Reproduza sem alterações as linhas dos dados abaixo, começando na que contém "Un informe elaborado por la Universidad de" e parando depois da que contém "Публичный договор", ambas incluídas. Deixe as imagens fora da resposta.

+++

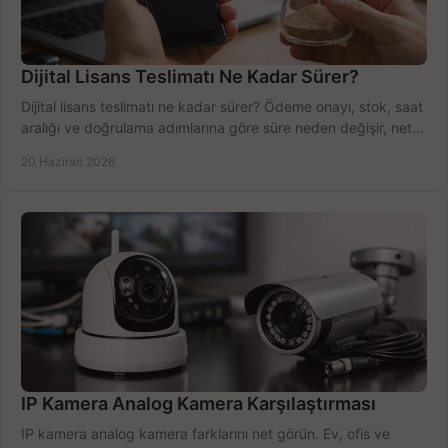
Dijital Lisans Teslimatı Ne Kadar Sürer?
Dijital lisans teslimatı ne kadar sürer? Ödeme onayı, stok, saat
aralığı ve doğrulama adımlarına göre süre neden değişir, net
öğrenin.
20 Haziran 2026
IP Kamera Analog Kamera Karşılaştırması
IP kamera analog kamera farklarını net görün. Ev, ofis ve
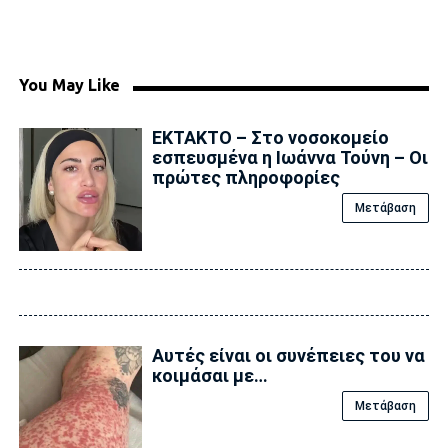
You May Like
ΕΚΤΑΚΤΟ – Στο νοσοκομείο
εσπευσμένα η Ιωάννα Τούνη – Οι
πρώτες πληροφορίες
Μετάβαση
Αυτές είναι οι συνέπειες του να
κοιμάσαι με…
Μετάβαση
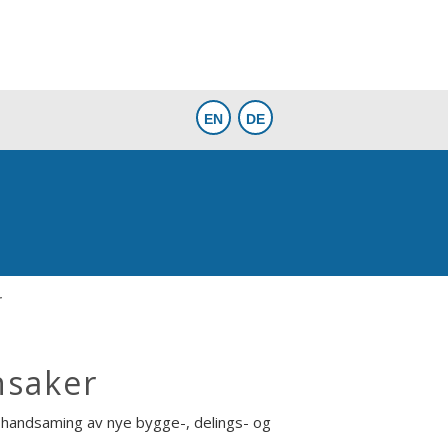
r
nsaker
handsaming av nye bygge-, delings- og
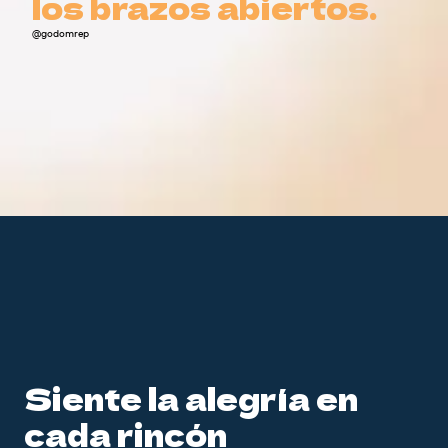
los brazos abiertos.
los brazos abiertos.
@godomrep
Siente la alegría en
cada rincón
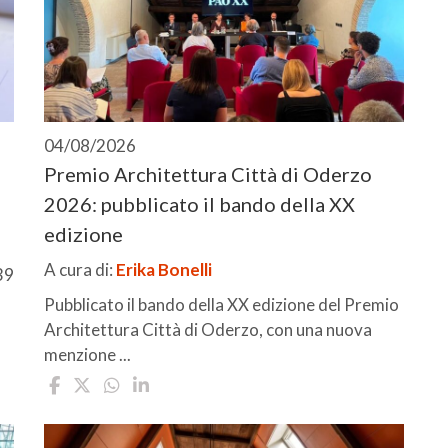
04/08/2026
Premio Architettura Città di Oderzo
2026: pubblicato il bando della XX
edizione
A cura di:
Erika Bonelli
39
Pubblicato il bando della XX edizione del Premio
Architettura Città di Oderzo, con una nuova
menzione ...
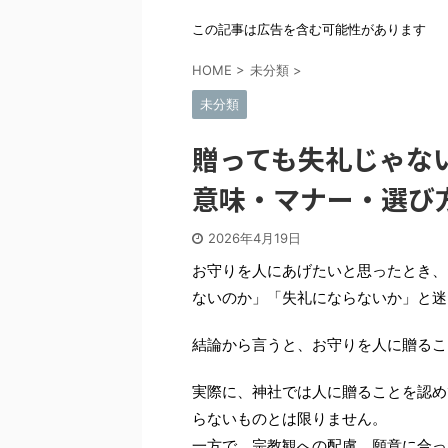
この記事は広告を含む可能性があります
HOME
>
未分類
>
未分類
贈っても失礼じゃな
意味・マナー・選び
2026年4月19日
お守りを人にあげたいと思ったとき、
ないのか」「失礼にならないか」と迷
結論から言うと、お守りを人に贈るこ
実際に、神社では人に贈ることを認め
らないものとは限りません。
一方で、宗教観への配慮、願意に合っ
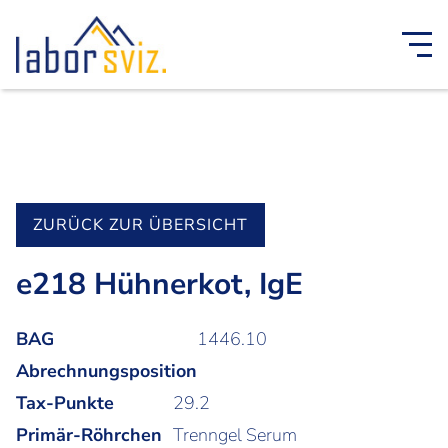
ZURÜCK ZUR ÜBERSICHT
e218 Hühnerkot, IgE
BAG
1446.10
Abrechnungsposition
Tax-Punkte
29.2
Primär-Röhrchen
Trenngel Serum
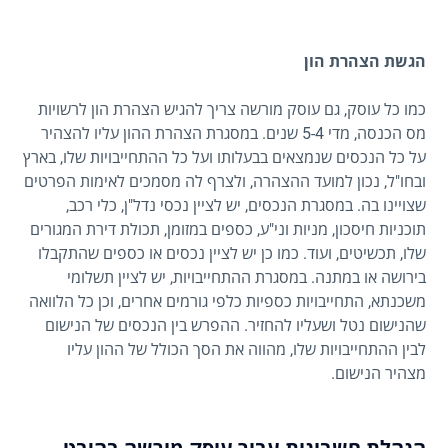
הגשת הצהרת הון
כמו כל עוסק, גם עוסק מורשה צריך להגיש הצהרת הון לרשויות
מס הכנסה, מדי 5-4 שנים. במסגרת הצהרת ההון עליו להצהיר
על כל הנכסים שנמצאים בבעלותו ועל כל ההתחייבויות שלו, בארץ
ובחו"ל, נכון למועד ההצהרה, ולצרף לה מסמכים לאימות הפרטים
שצויינו בה. במסגרת הנכסים, יש לציין נכסי נדל"ן, כלי רכב,
תוכניות חיסכון, מניות וני"ע, כספים במזומן, תכולת דירת המגורים
שלו, תכשיטים, ועוד. כמו כן יש לציין נכסים או כספים שהתקבלו
בירושה או במתנה. במסגרת ההתחייבויות, יש לציין תשלומי
משכנתא, התחייבויות כספיות כלפי גורמים אחרים, וכן כל הלוואה
שהנישום נטל ושעליו להחזיר. ההפרש בין הנכסים של הנישום
לבין ההתחייבויות שלו, מהווה את הסך הכולל של ההון עליו
מצהיר הנישום.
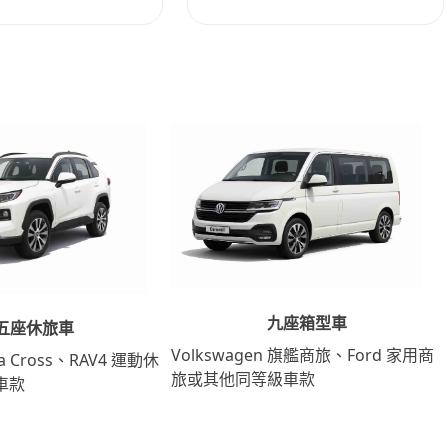
九座箱型車
五座休旅車
Volkswagen 旗艦商旅、Ford 家用商
lla Cross、RAV4 運動休
旅或其他同等級車款
車款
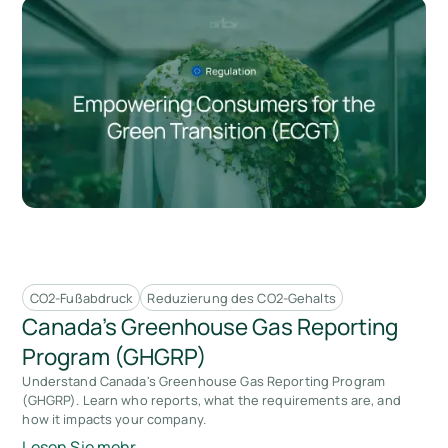
CO2-Fußabdruck
Reduzierung des CO2-Gehalts
Canada's Greenhouse Gas Reporting
Program (GHGRP)
Understand Canada's Greenhouse Gas Reporting Program
(GHGRP). Learn who reports, what the requirements are, and
how it impacts your company.
Lesen Sie mehr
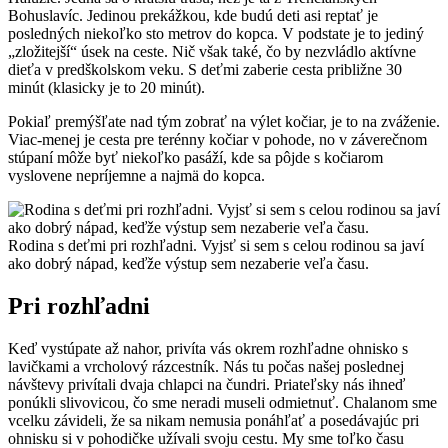
Bohuslavíc. Jedinou prekážkou, kde budú deti asi reptať je
posledných niekoľko sto metrov do kopca. V podstate je to jediný
„zložitejší“ úsek na ceste. Nič však také, čo by nezvládlo aktívne
dieťa v predškolskom veku. S deťmi zaberie cesta približne 30
minút (klasicky je to 20 minút).
Pokiaľ premýšľate nad tým zobrať na výlet kočiar, je to na zváženie.
Viac-menej je cesta pre terénny kočiar v pohode, no v záverečnom
stúpaní môže byť niekoľko pasáží, kde sa pôjde s kočiarom
vyslovene nepríjemne a najmä do kopca.
Rodina s deťmi pri rozhľadni. Vyjsť si sem s celou rodinou sa javí
ako dobrý nápad, keďže výstup sem nezaberie veľa času.
Pri rozhľadni
Keď vystúpate až nahor, privíta vás okrem rozhľadne ohnisko s
lavičkami a vrcholový rázcestník. Nás tu počas našej poslednej
návštevy privítali dvaja chlapci na čundri. Priateľsky nás ihneď
ponúkli slivovicou, čo sme neradi museli odmietnuť. Chalanom sme
vcelku závideli, že sa nikam nemusia ponáhľať a posedávajúc pri
ohnisku si v pohodičke užívali svoju cestu. My sme toľko času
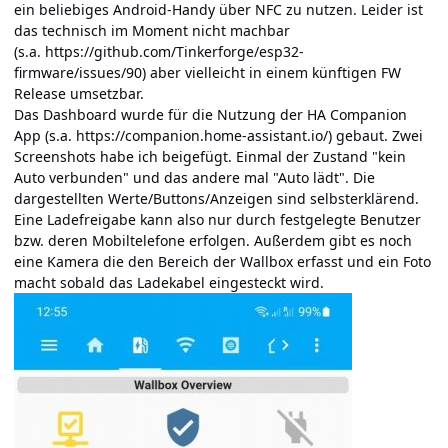
ein beliebiges Android-Handy über NFC zu nutzen. Leider ist
das technisch im Moment nicht machbar
(s.a.
https://github.com/Tinkerforge/esp32-
firmware/issues/90
) aber vielleicht in einem künftigen FW
Release umsetzbar.
Das Dashboard wurde für die Nutzung der HA Companion
App (s.a.
https://companion.home-assistant.io/
) gebaut. Zwei
Screenshots habe ich beigefügt. Einmal der Zustand "kein
Auto verbunden" und das andere mal "Auto lädt". Die
dargestellten Werte/Buttons/Anzeigen sind selbsterklärend.
Eine Ladefreigabe kann also nur durch festgelegte Benutzer
bzw. deren Mobiltelefone erfolgen. Außerdem gibt es noch
eine Kamera die den Bereich der Wallbox erfasst und ein Foto
macht sobald das Ladekabel eingesteckt wird.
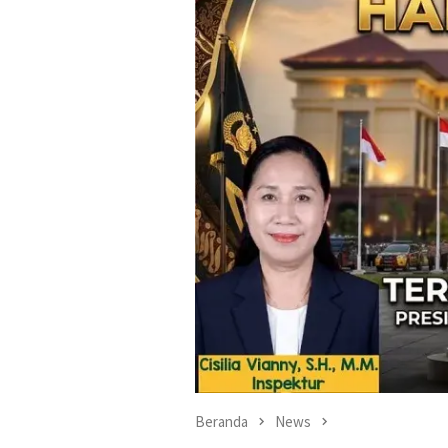
Beranda
News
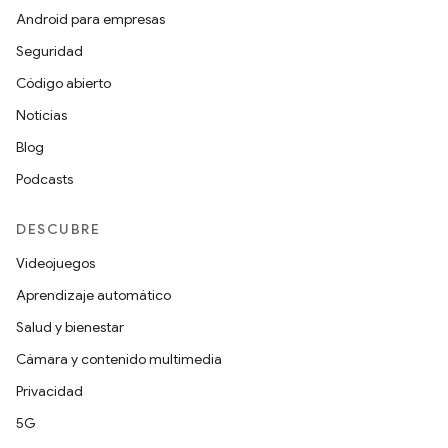
Android para empresas
Seguridad
Código abierto
Noticias
Blog
Podcasts
DESCUBRE
Videojuegos
Aprendizaje automático
Salud y bienestar
Cámara y contenido multimedia
Privacidad
5G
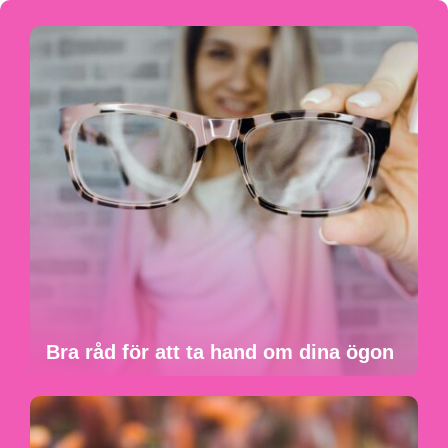
Bra råd för att ta hand om dina ögon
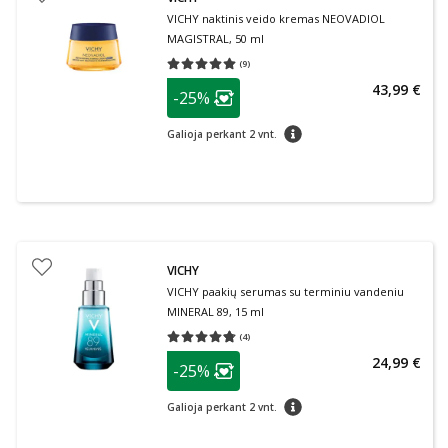
VICHY naktinis veido kremas NEOVADIOL
MAGISTRAL, 50 ml
(
9
)
Vidutinis įvertinimas 5.00
Įvertinimų skaičius 9
patarimas
43,99 €
-25%
Lojalumo klubo narių nuolaida
:
patarimas
Galioja perkant 2 vnt.
VICHY
VICHY paakių serumas su terminiu vandeniu
MINERAL 89, 15 ml
(
4
)
Vidutinis įvertinimas 4.75
Įvertinimų skaičius 4
patarimas
24,99 €
-25%
Lojalumo klubo narių nuolaida
:
patarimas
Galioja perkant 2 vnt.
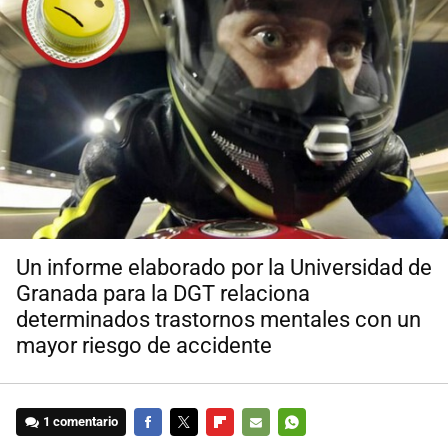
Un informe elaborado por la Universidad de
Granada para la DGT relaciona
determinados trastornos mentales con un
mayor riesgo de accidente
1 comentario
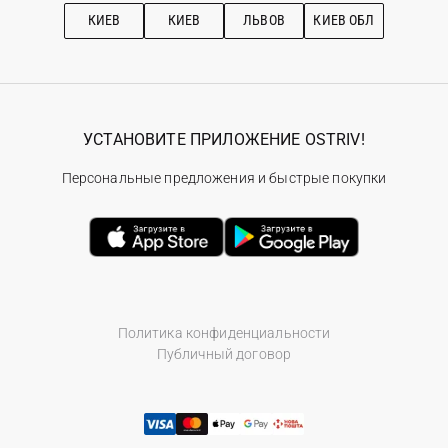
Рекомендации по уходу
КИЕВ
КИЕВ
ЛЬВОВ
КИЕВ ОБЛ
УСТАНОВИТЕ ПРИЛОЖЕНИЕ OSTRIV!
Персональные предложения и быстрые покупки
Политика конфиденциальности
Публичный договор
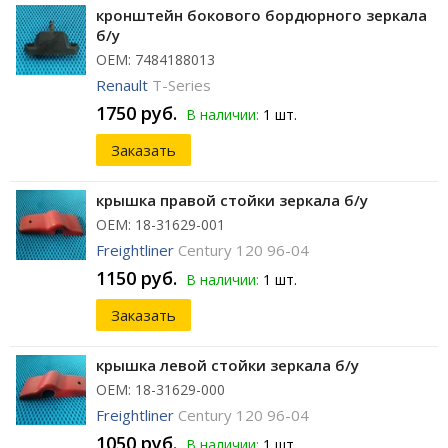
кронштейн бокового бордюрного зеркала
б/у
ОЕМ: 7484188013
Renault
T-Series
1750 руб.
В наличии:
1 шт.
Заказать
крышка правой стойки зеркала б/у
ОЕМ: 18-31629-001
Freightliner
Century 120 96-04
1150 руб.
В наличии:
1 шт.
Заказать
крышка левой стойки зеркала б/у
ОЕМ: 18-31629-000
Freightliner
Century 120 96-04
1050 руб.
В наличии:
1 шт.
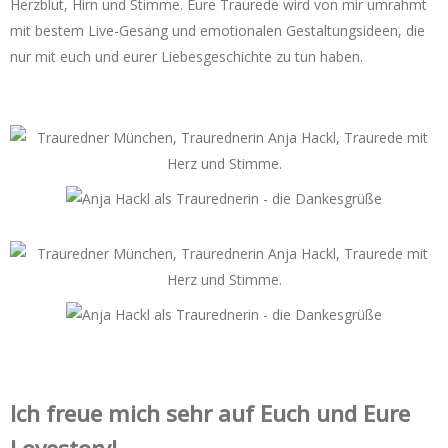
Herzblut, Hirn und Stimme. Eure Traurede wird von mir umrahmt
mit bestem Live-Gesang und emotionalen Gestaltungsideen, die
nur mit euch und eurer Liebesgeschichte zu tun haben.
Ich freue mich sehr auf Euch und Eure
Lovestory!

+++

• **Exercício resolvido**:
Un informe elaborado por la Universidad de
Granada para la DGT relaciona
determinados trastornos mentales con un
mayor riesgo de accidente
1 comentario
Рекомендации по уходу
КИЕВ
КИЕВ
ЛЬВОВ
КИЕВ ОБЛ
УСТАНОВИТЕ ПРИЛОЖЕНИЕ OSTRIV!
Персональные предложения и быстрые покупки
Политика конфиденциальности
Публичный договор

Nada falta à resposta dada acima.